Meniere and Jardel had been on the run since last Friday, after they had allegedly shot dead student police officer Jacob Boleme during an altercation outside their home concerning the possession of illegal firearms. Warrant Officer Glenwall du Toit was wounded.

The couple’s death brings to an end a massive manhunt, during which over 70 police officers, with highly trained trackers and dogs, searched the 3 000ha farm on foot and from the air for six days.

In the end, the couple, who astonishingly managed to remain at large for so long, had crept back almost right under the noses of the investigating team, who had set up their operational headquarters in the house next door to the couple’s home.

It’s all over, but no one is nearer finding out just who Meniere and Jardel were. What were they about? How did the couple, who came to Sutherland to get away from city life and escape “the system”, who seemed so peaceful and who would “not even kill a snake”, end up shooting a young police officer dead?

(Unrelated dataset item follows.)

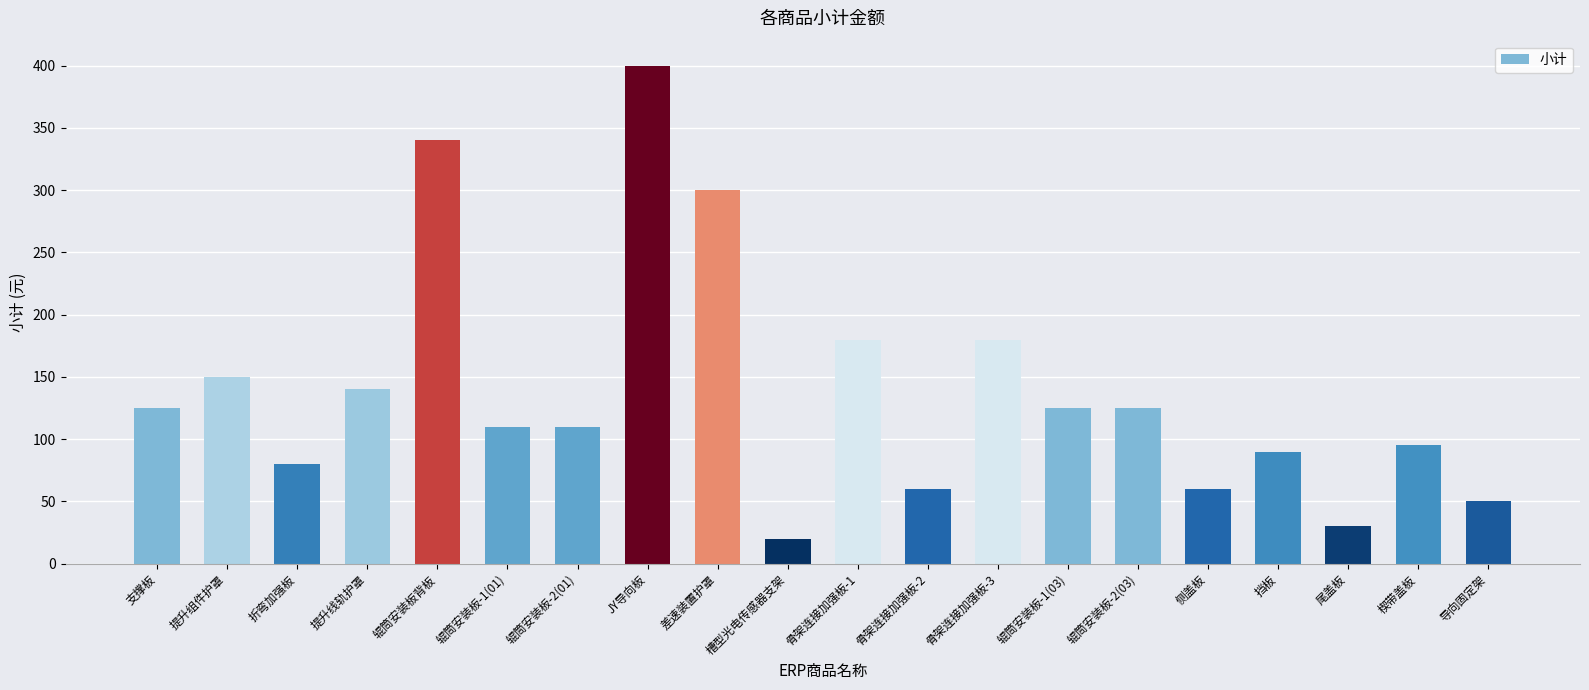

What value does the data have at 差速装置护罩?

300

What had sparked the seemingly crazy behaviour? If the police know, they’re not saying, and nor are Jaen and Cobus du Plessis, sons of Gerhardus.

The little information that can be gathered about the couple is that Meniere was a medical doctor, trained in France, who had come to South Africa in the 1980s. Police said he had worked at Chris Hani-Baragwanath Hospital in Joburg and at Coronation Hospital.

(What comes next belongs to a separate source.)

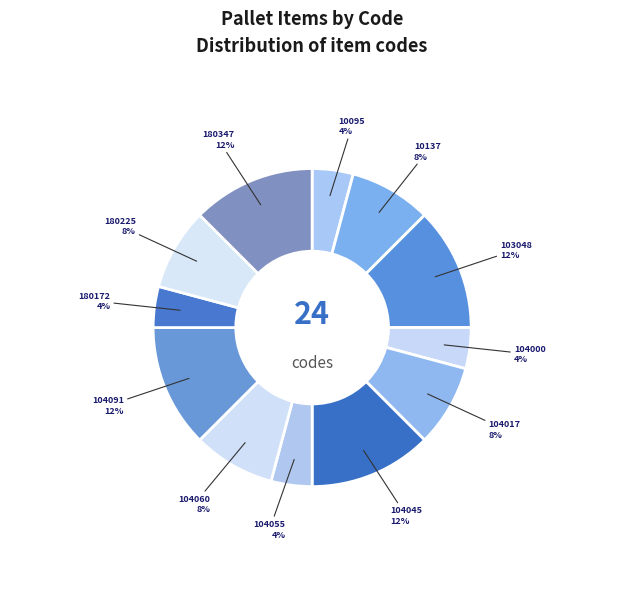

True or false: 180172 accounts for 4% of the total.

True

Little is known about Jardel. She told the Du Plessis family that she had been involved in advertising.

The couple came to Sutherland about 12 years ago, and rented a house there. It’s a tiny town, and Gerhardus du Plessis soon got to know them.

When it became apparent that they wanted to find a farm to live on, he offered them the original farmhouse in his property, 22km outside Sutherland.

Du Plessis did not live permanently on the farm, as he ran a construction business with his son Cobus in town. It suited him to have the couple on the farm, as there was a lot of stock theft in the area, and having someone on the place would provide security.

Du Plessis was divorced at the time. The family got to know them over the decade they lived there, but did not find out much about their background – nor were they particularly forthcoming. They did, however, say they belonged to the Rama School of Enlightenment, and over discussions over the years, it became apparent that they believed that the end of the world was near, and even asked Du Plessis if he would build them a survival bunker. He laughed it off.

But they appeared to take the survival aspect seriously. In their house, police found stacks of tinned food, camping equipment, paraffin, gas bottles, candles, firelighters and water containers – and lots of equipment with which to make bullets.

The couple escaped with several weapons, and left Meniere’s passport and R8 000 cash behind in the safe.

Police say Du Plessis wanted to evict the couple from the house where he had allowed them to live rent-free. He had since married, and his new wife and his sons wanted to renovate the historic farmhouse for their own use.

The couple had apparently agreed to move by December, but did not.